Writing in Great Britain’s The Guardian, University of Glasgow Professor of Law and Ethics Sheila McLean doesn’t treat “brain activation” as casually as Dr. Ropper.  On the contrary, she assumes that patients like those who communicated their answers to the European scientists are in fact thinking.  Nonetheless, she asks whether “if recovery truly is impossible, is it compassionate to keep people alive in this condition?”

“Frankly,” she asserts, “the only thing worse than being in a vegetative state must be being in one, but being aware.”

Perhaps.  But then again, perhaps not.  Professor McLean is too quick to discount the value of even such a physically imprisoned life.  Is only our movement meaningful?

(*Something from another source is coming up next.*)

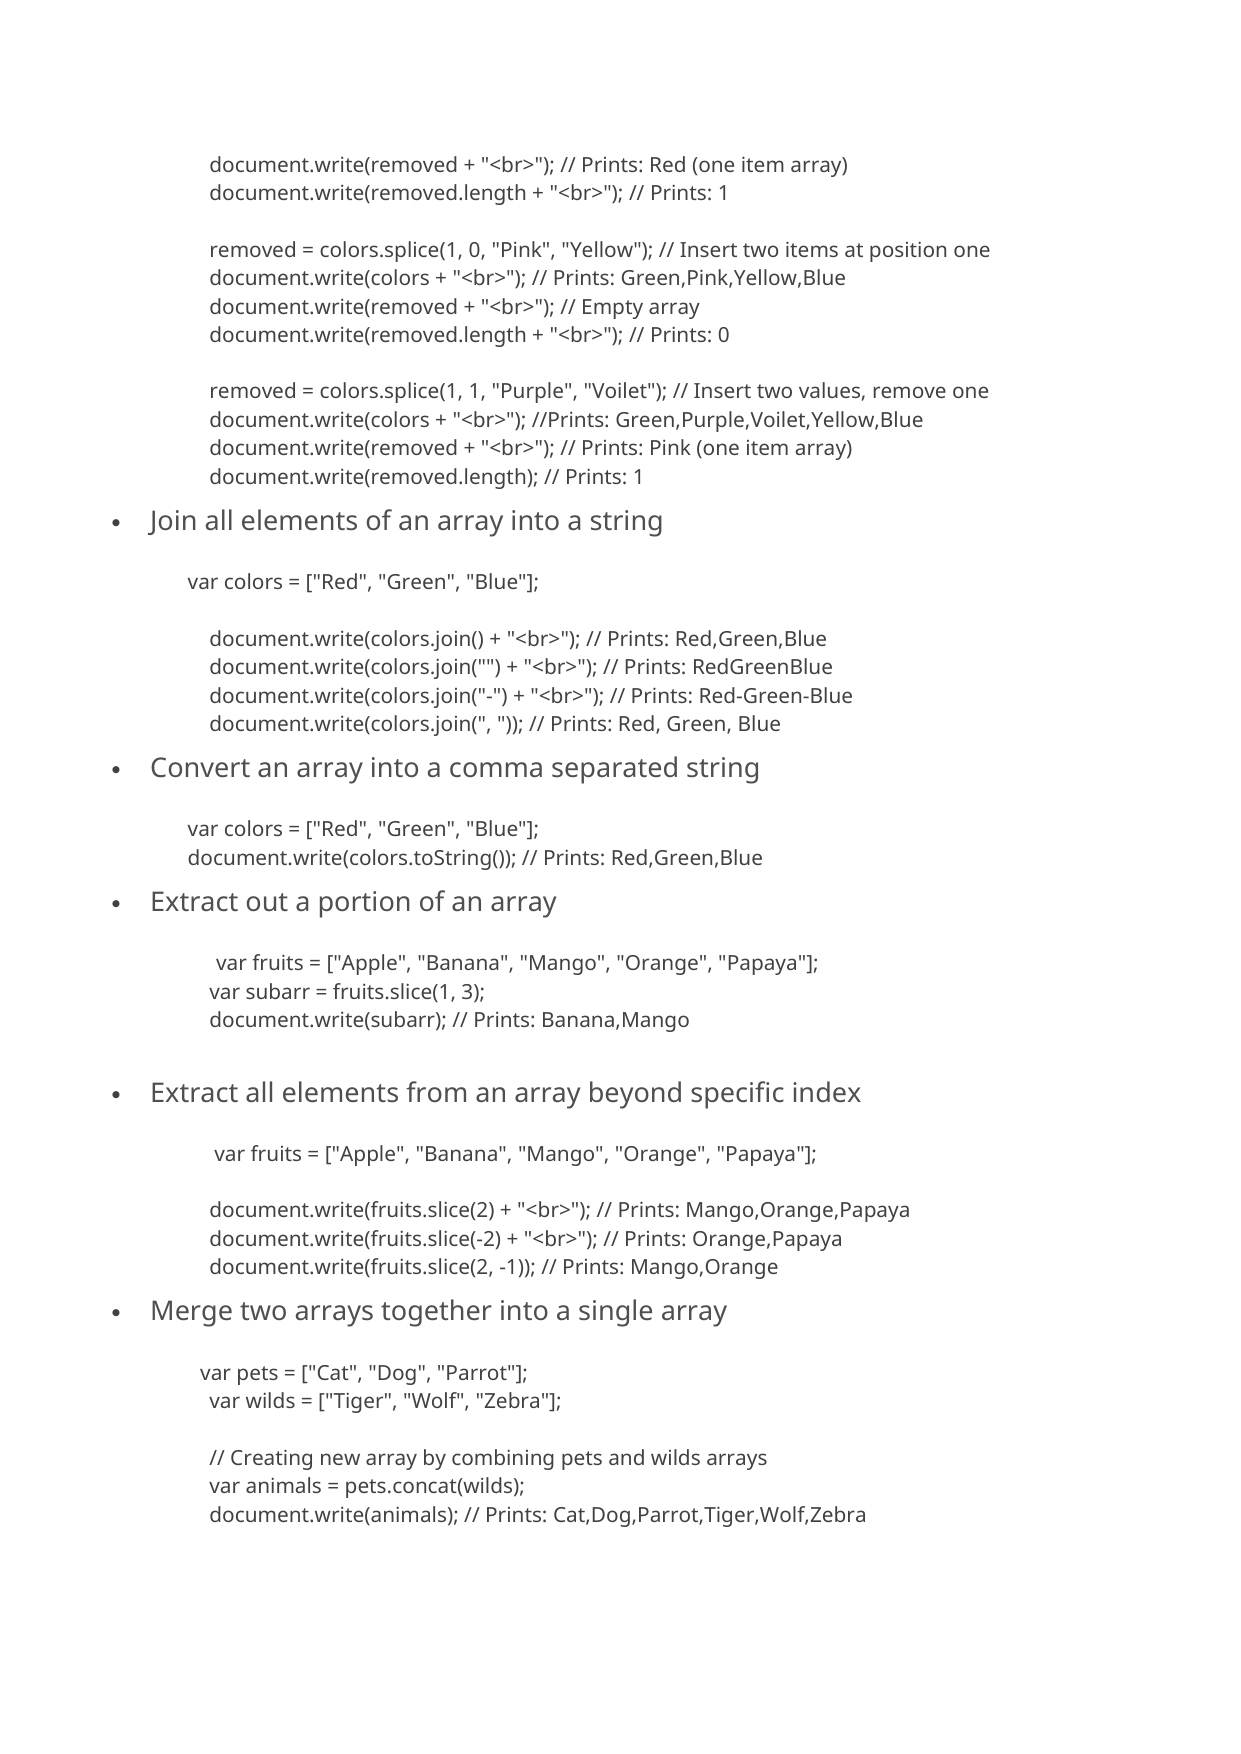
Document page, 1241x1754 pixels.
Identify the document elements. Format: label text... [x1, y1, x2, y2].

Men and women in extremis often find themselves facing the question of life’s meaning.  Not all of us at the end of our life-journeys will experience epiphanies, but all of us have the potential to be so blessed.  And many of us, even if immobile, physically unresponsive and without reasonable hope of recovery, might still engage most important matters – things like forgiveness, repentance, acceptance, commitment, love, God – perhaps the most momentous matters we will ever have considered over the course of our lives.  Are such vital encounters worth less than running and jumping?  Is ending a life of pure contemplation less objectionable that ending one that includes physical activity?

And, as Professor McLean notes, “the consequence of a diagnosis of permanent vegetative state is that it can be lawful to withdraw assisted nutrition and hydration” – resulting, of course, in the patient’s death.

Back to the aftermath of the natural disaster.  What would we think of someone who looks down at the immobile rubble, hears some faint tapping … and just walks away?